4. Future Role Model

To delegate responsibilities cleanly in downstream agent integrations, we define five roles:

  • Planner: Generates and maintains execution steps.
  • Retriever: Queries databases and constructs the input trace subset.
  • Executor: Directly performs operations and interacts with tools.
  • Verifier: Evaluates system outputs against schemas and leak bounds.
  • Summarizer: Renders operational contexts into token-light textual summaries.

5. Future Structured Artifacts

Every run managed by the orchestrator yields a structured diagnostic artifact containing:

  • run_id: Unique cryptographic execution identifier.
  • task: High-level prompt or request template.
  • selected_context: Inputs deemed relevant by the retriever and compiler.
  • discarded_context: Irrelevant or pruned context inputs.
  • tool_calls: Log of executed tools with arguments and return states.
  • validation_errors: Integrity, schema, or leak violations encountered.
  • final_output: Main outcome payload of the successful execution.

6. Future Event Model

The execution pipeline emits structured events for monitoring and piping:

  • run_started: Emitted upon execution launch.
  • plan_created: Emitted when the step checklist is finalized.
  • context_selected: Emitted after compiling the target context.
  • tool_called: Emitted before and after each tool invocation.
  • artifact_created: Emitted when intermediate files are generated.
  • validation_failed: Emitted on schema or leak check failures.
  • validation_passed: Emitted on successful verification blocks.
  • final_output_created: Emitted on execution success.

7. Relationship to agy-ct

The roadmap for agy-ct CLI capabilities proceeds in distinct phases:

  • Phase 6C (Current): Safe compatibility wrappers mapping doctor, validate, handoff, demo, and context all commands.
  • Phase 6D (Next): Automatic run and demo workflow orchestrator logic.
  • Phase 6E (Future): Output formats (--json, --plain) and structured JSON report exporter.
  • Phase 6F (Future): Local cache valve and optional NotebookLM source bundle exporter.

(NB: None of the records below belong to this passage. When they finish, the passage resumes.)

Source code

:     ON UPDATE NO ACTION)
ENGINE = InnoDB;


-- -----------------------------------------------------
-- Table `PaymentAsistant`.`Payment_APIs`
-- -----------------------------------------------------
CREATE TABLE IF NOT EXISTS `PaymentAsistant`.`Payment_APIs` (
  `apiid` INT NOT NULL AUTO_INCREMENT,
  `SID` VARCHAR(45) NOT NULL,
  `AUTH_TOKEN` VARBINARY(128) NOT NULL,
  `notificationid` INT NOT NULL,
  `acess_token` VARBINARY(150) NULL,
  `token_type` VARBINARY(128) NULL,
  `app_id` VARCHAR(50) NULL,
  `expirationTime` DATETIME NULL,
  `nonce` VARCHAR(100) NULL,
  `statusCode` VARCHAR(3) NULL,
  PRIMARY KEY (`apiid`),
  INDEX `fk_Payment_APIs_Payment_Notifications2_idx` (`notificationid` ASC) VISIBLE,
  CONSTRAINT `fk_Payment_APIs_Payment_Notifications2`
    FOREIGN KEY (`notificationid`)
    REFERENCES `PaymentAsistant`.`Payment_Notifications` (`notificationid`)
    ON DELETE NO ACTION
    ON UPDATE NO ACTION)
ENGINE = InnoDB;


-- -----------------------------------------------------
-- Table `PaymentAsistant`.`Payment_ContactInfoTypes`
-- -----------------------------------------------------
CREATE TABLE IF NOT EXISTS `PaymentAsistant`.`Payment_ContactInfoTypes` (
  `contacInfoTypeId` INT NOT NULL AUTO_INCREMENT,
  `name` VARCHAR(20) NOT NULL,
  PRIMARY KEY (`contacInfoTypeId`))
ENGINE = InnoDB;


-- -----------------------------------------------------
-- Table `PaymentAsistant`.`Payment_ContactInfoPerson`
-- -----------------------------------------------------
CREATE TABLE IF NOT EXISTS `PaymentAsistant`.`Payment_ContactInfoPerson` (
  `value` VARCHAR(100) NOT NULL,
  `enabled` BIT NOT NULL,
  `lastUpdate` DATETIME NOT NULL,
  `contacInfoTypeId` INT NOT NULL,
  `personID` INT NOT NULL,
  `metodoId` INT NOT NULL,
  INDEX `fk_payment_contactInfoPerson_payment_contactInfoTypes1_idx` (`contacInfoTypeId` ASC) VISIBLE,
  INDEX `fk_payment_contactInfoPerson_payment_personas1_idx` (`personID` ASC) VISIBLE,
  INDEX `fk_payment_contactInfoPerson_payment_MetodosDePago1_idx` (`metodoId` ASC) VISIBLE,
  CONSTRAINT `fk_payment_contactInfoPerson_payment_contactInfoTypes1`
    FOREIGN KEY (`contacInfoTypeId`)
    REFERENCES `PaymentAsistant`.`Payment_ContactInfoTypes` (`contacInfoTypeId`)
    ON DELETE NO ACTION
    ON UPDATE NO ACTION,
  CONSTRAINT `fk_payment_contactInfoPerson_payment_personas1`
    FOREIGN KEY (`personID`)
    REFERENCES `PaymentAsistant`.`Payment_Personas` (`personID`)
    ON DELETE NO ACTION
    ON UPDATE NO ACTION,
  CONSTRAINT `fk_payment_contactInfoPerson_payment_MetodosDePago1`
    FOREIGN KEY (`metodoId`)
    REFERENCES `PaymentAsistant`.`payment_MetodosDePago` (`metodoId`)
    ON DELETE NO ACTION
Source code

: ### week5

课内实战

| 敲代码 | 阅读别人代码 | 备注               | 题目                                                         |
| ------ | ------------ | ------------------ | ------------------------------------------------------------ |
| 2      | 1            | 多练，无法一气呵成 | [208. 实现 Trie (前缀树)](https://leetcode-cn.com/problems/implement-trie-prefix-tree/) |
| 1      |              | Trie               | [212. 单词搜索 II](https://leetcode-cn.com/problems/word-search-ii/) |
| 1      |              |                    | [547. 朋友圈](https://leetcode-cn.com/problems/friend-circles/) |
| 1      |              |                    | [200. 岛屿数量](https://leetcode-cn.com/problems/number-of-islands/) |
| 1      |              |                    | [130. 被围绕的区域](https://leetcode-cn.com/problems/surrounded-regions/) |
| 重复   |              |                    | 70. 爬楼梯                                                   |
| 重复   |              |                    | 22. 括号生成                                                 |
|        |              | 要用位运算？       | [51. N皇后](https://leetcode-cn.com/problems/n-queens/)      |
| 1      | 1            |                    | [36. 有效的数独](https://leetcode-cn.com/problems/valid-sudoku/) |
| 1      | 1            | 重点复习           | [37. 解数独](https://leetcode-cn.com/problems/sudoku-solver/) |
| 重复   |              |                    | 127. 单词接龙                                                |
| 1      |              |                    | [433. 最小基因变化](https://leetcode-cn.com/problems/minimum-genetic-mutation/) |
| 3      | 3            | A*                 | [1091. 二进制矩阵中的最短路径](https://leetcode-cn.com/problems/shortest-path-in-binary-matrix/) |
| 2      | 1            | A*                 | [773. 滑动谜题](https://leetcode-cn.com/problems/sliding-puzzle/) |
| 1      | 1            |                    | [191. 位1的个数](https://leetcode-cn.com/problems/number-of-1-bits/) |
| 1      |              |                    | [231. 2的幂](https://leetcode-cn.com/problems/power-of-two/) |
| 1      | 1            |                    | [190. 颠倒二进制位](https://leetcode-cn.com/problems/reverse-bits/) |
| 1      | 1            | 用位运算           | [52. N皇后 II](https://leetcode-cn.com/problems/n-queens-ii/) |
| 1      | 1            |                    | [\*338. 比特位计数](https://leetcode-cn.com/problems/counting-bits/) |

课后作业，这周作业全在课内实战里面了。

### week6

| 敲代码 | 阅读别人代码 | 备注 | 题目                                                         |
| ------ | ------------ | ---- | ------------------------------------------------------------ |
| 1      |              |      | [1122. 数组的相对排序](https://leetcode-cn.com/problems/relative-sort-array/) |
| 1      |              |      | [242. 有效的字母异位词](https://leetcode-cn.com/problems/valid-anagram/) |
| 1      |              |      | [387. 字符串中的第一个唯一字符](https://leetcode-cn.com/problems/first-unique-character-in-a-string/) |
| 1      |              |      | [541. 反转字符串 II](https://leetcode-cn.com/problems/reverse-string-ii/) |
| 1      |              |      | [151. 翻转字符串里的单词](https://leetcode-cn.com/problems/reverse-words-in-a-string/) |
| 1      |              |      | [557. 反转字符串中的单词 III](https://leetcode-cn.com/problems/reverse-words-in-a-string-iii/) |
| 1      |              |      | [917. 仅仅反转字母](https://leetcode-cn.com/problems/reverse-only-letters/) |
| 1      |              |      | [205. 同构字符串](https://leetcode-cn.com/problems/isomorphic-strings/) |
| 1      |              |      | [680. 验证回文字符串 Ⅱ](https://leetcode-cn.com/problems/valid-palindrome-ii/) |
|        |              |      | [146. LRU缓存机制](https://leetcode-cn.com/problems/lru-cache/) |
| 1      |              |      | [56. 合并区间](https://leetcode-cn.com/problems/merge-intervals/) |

8. Architectural Boundaries

To maintain a tight scope and prevent feature creep:

  • No multi-agent scheduler: All runs are single-thread workflow executions.
  • No worktree orchestration: Code does not manage git checkout trees.
  • No AG-UI runtime: The tool operates exclusively on the command-line.
  • No Pydantic AI integration: No external Python-based LLM frameworks are integrated.
  • No subagent execution: Orchestrator does not launch child AI processes.
  • No browser/control-plane UI: The interface remains local and text-based.
  • No NotebookLM integration: NotebookLM source bundling is deferred as optional and not currently required.

9. Safety, Leak & Claim Hygiene Guidelines

  • Wording Rules:
    • Offline behavior was deterministic in the validated test scope.
    • Configured leak checks passed in the validated scope.
    • No blocking risks found in the validated scope.
  • Forbidden Claims:
    • No claims of being "fully deterministic", "100% safe", or having "no risks" are present.
    • No claims of official SPARK JSON compatibility are made.
    • No claims of EU AI Act certification or compliance are made.